The New Worker
The Weekly paper of the New Communist Party of Britain
Week commencing 2nd November 2012
VIOLENCE continued in Syria despite a temporary UN-brokered ceasefire over a Muslim holiday last weekend that was largely ignored by the Nato-backed Islamic militias that had agreed to it in the first place.
The terror gangs marked the end of Eid al Adha with a failed attempt to take-over the Kurdish quarter in Aleppo and two car bombs in Damascus while the “Free Syrian Army” assassinated a senior air force commander outside his home in the capital.
The UN special envoy who had brokered the temporary halt in the fighting over the Muslim holiday of Eid al Adha blamed both sides for its breakdown.
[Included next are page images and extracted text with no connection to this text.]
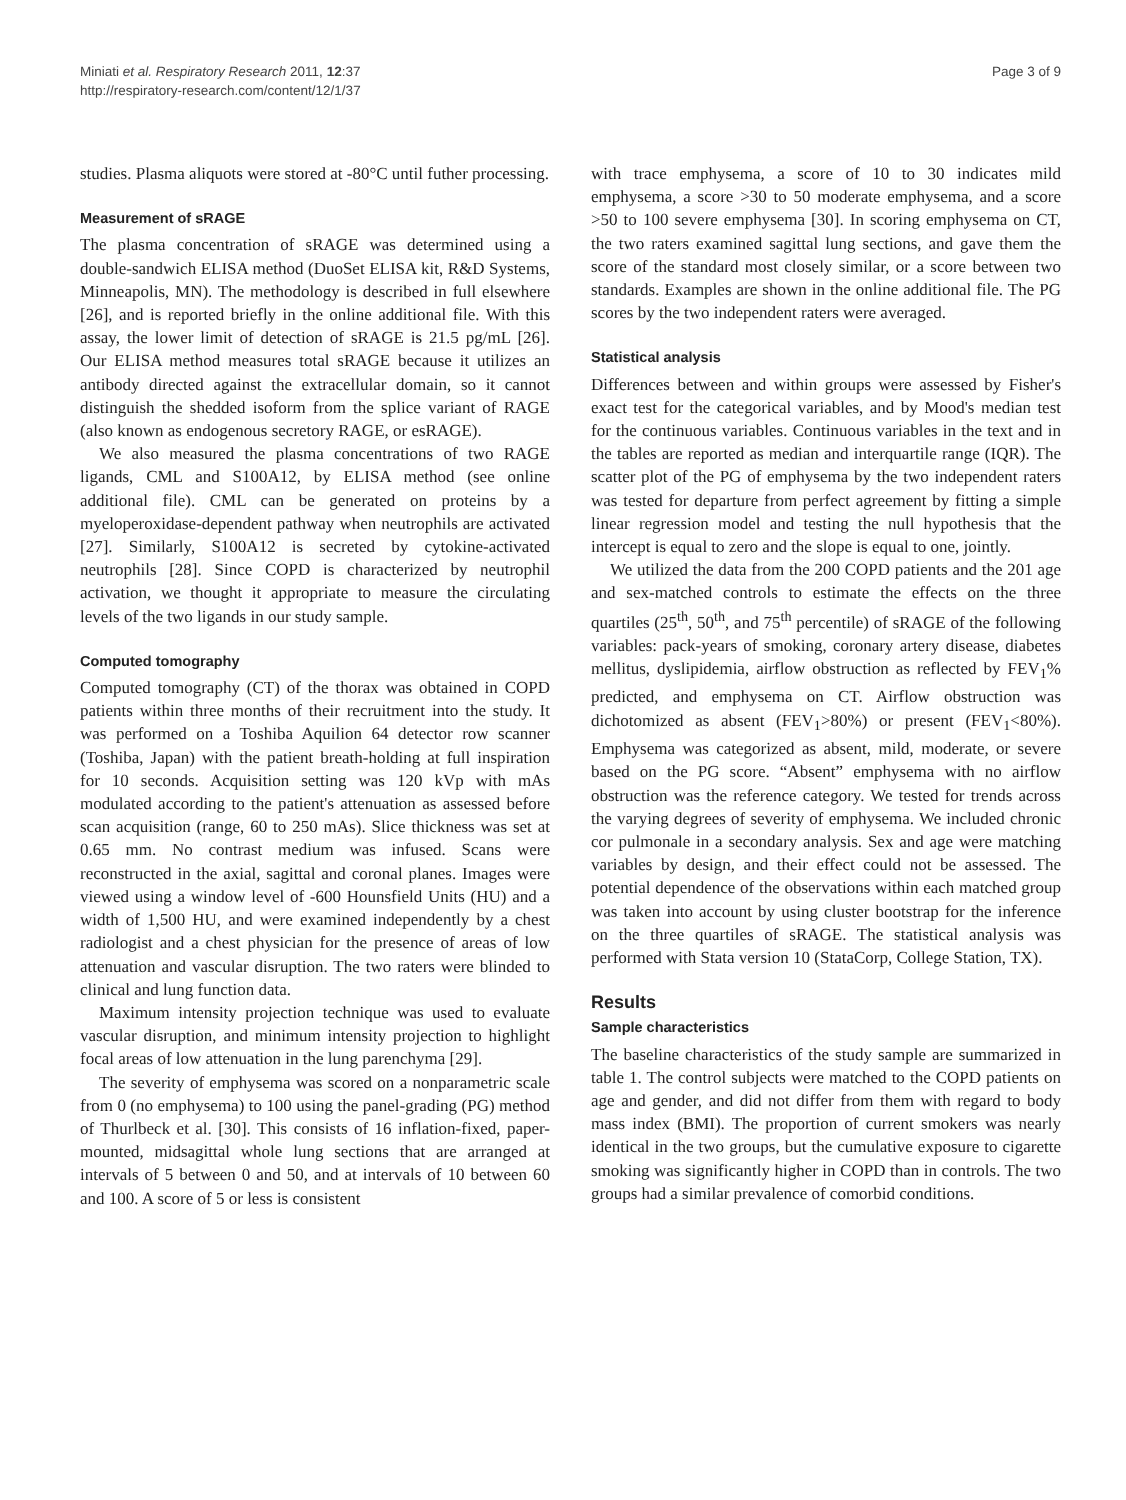Miniati et al. Respiratory Research 2011, 12:37
http://respiratory-research.com/content/12/1/37
Page 3 of 9
studies. Plasma aliquots were stored at -80°C until futher processing.
Measurement of sRAGE
The plasma concentration of sRAGE was determined using a double-sandwich ELISA method (DuoSet ELISA kit, R&D Systems, Minneapolis, MN). The methodology is described in full elsewhere [26], and is reported briefly in the online additional file. With this assay, the lower limit of detection of sRAGE is 21.5 pg/mL [26]. Our ELISA method measures total sRAGE because it utilizes an antibody directed against the extracellular domain, so it cannot distinguish the shedded isoform from the splice variant of RAGE (also known as endogenous secretory RAGE, or esRAGE).
We also measured the plasma concentrations of two RAGE ligands, CML and S100A12, by ELISA method (see online additional file). CML can be generated on proteins by a myeloperoxidase-dependent pathway when neutrophils are activated [27]. Similarly, S100A12 is secreted by cytokine-activated neutrophils [28]. Since COPD is characterized by neutrophil activation, we thought it appropriate to measure the circulating levels of the two ligands in our study sample.
Computed tomography
Computed tomography (CT) of the thorax was obtained in COPD patients within three months of their recruitment into the study. It was performed on a Toshiba Aquilion 64 detector row scanner (Toshiba, Japan) with the patient breath-holding at full inspiration for 10 seconds. Acquisition setting was 120 kVp with mAs modulated according to the patient's attenuation as assessed before scan acquisition (range, 60 to 250 mAs). Slice thickness was set at 0.65 mm. No contrast medium was infused. Scans were reconstructed in the axial, sagittal and coronal planes. Images were viewed using a window level of -600 Hounsfield Units (HU) and a width of 1,500 HU, and were examined independently by a chest radiologist and a chest physician for the presence of areas of low attenuation and vascular disruption. The two raters were blinded to clinical and lung function data.
Maximum intensity projection technique was used to evaluate vascular disruption, and minimum intensity projection to highlight focal areas of low attenuation in the lung parenchyma [29].
The severity of emphysema was scored on a nonparametric scale from 0 (no emphysema) to 100 using the panel-grading (PG) method of Thurlbeck et al. [30]. This consists of 16 inflation-fixed, paper-mounted, midsagittal whole lung sections that are arranged at intervals of 5 between 0 and 50, and at intervals of 10 between 60 and 100. A score of 5 or less is consistent
with trace emphysema, a score of 10 to 30 indicates mild emphysema, a score >30 to 50 moderate emphysema, and a score >50 to 100 severe emphysema [30]. In scoring emphysema on CT, the two raters examined sagittal lung sections, and gave them the score of the standard most closely similar, or a score between two standards. Examples are shown in the online additional file. The PG scores by the two independent raters were averaged.
Statistical analysis
Differences between and within groups were assessed by Fisher's exact test for the categorical variables, and by Mood's median test for the continuous variables. Continuous variables in the text and in the tables are reported as median and interquartile range (IQR). The scatter plot of the PG of emphysema by the two independent raters was tested for departure from perfect agreement by fitting a simple linear regression model and testing the null hypothesis that the intercept is equal to zero and the slope is equal to one, jointly.
We utilized the data from the 200 COPD patients and the 201 age and sex-matched controls to estimate the effects on the three quartiles (25<sup>th</sup>, 50<sup>th</sup>, and 75<sup>th</sup> percentile) of sRAGE of the following variables: pack-years of smoking, coronary artery disease, diabetes mellitus, dyslipidemia, airflow obstruction as reflected by FEV<sub>1</sub>% predicted, and emphysema on CT. Airflow obstruction was dichotomized as absent (FEV<sub>1</sub>>80%) or present (FEV<sub>1</sub><80%). Emphysema was categorized as absent, mild, moderate, or severe based on the PG score. “Absent” emphysema with no airflow obstruction was the reference category. We tested for trends across the varying degrees of severity of emphysema. We included chronic cor pulmonale in a secondary analysis. Sex and age were matching variables by design, and their effect could not be assessed. The potential dependence of the observations within each matched group was taken into account by using cluster bootstrap for the inference on the three quartiles of sRAGE. The statistical analysis was performed with Stata version 10 (StataCorp, College Station, TX).
Results
Sample characteristics
The baseline characteristics of the study sample are summarized in table 1. The control subjects were matched to the COPD patients on age and gender, and did not differ from them with regard to body mass index (BMI). The proportion of current smokers was nearly identical in the two groups, but the cumulative exposure to cigarette smoking was significantly higher in COPD than in controls. The two groups had a similar prevalence of comorbid conditions.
But Lakhdar Brahimi insisted that he would not be discouraged by the apparent failure of the initiative, which he had hoped would allow a political process to develop and lead to a permanent end to hostilities. And the veteran UN diplomat is continuing his travels to try to reach a political and diplomatic settlement to the crisis This week Lakhdar Brahimi flew to Russia and China in renewed attempts to secure support for his peace efforts.
"The situation is bad and getting worse," he told reporters in Moscow after talks with Russian Foreign Minister Sergei Lavrov. “But it will not discourage us because Syria is very important and the people of Syria deserve our support and interest”.
Lavrov stressed the importance for the international community to support a dialogue between the Syrian government and the opposition to ensure the success of a peaceful resolution to the crisis. But Lavrov said that it was clear that the rebels were not truly interested in peace. The Russian minister said that consequently the main goal should be to force all sides in the conflict to sit down at the table for negotiations.
Russia has worked collectively with China since the beginning of the crisis to bring stability and peace to Syria without outside military intervention. Both powers have used their veto three times in tandem to block imperialist attempts to get a mandate for Libya-style Nato intervention from the UN Security Council. So Beijing was naturally the next port of call for the UN envoy who said he hoped China would play an active role in current peace efforts.
This they did by launching a new four point initiative to resolve the conflict. The first part is for all sides to end the fighting. That would be followed by negotiations, assisted by the UN mediator and the international community, to draw up a “road map” of political transition to set up a broadly based transitional governing body.
Then the international community, the Syrian government and the United Nations would follow-up with concerted efforts to end the humanitarian crisis in a country which has forced thousands to flee the fighting.
The Chinese stressed that the future of Syria should be determined by the Syrian people themselves, and its sovereignty, independence, unity and territorial integrity should be respected and preserved.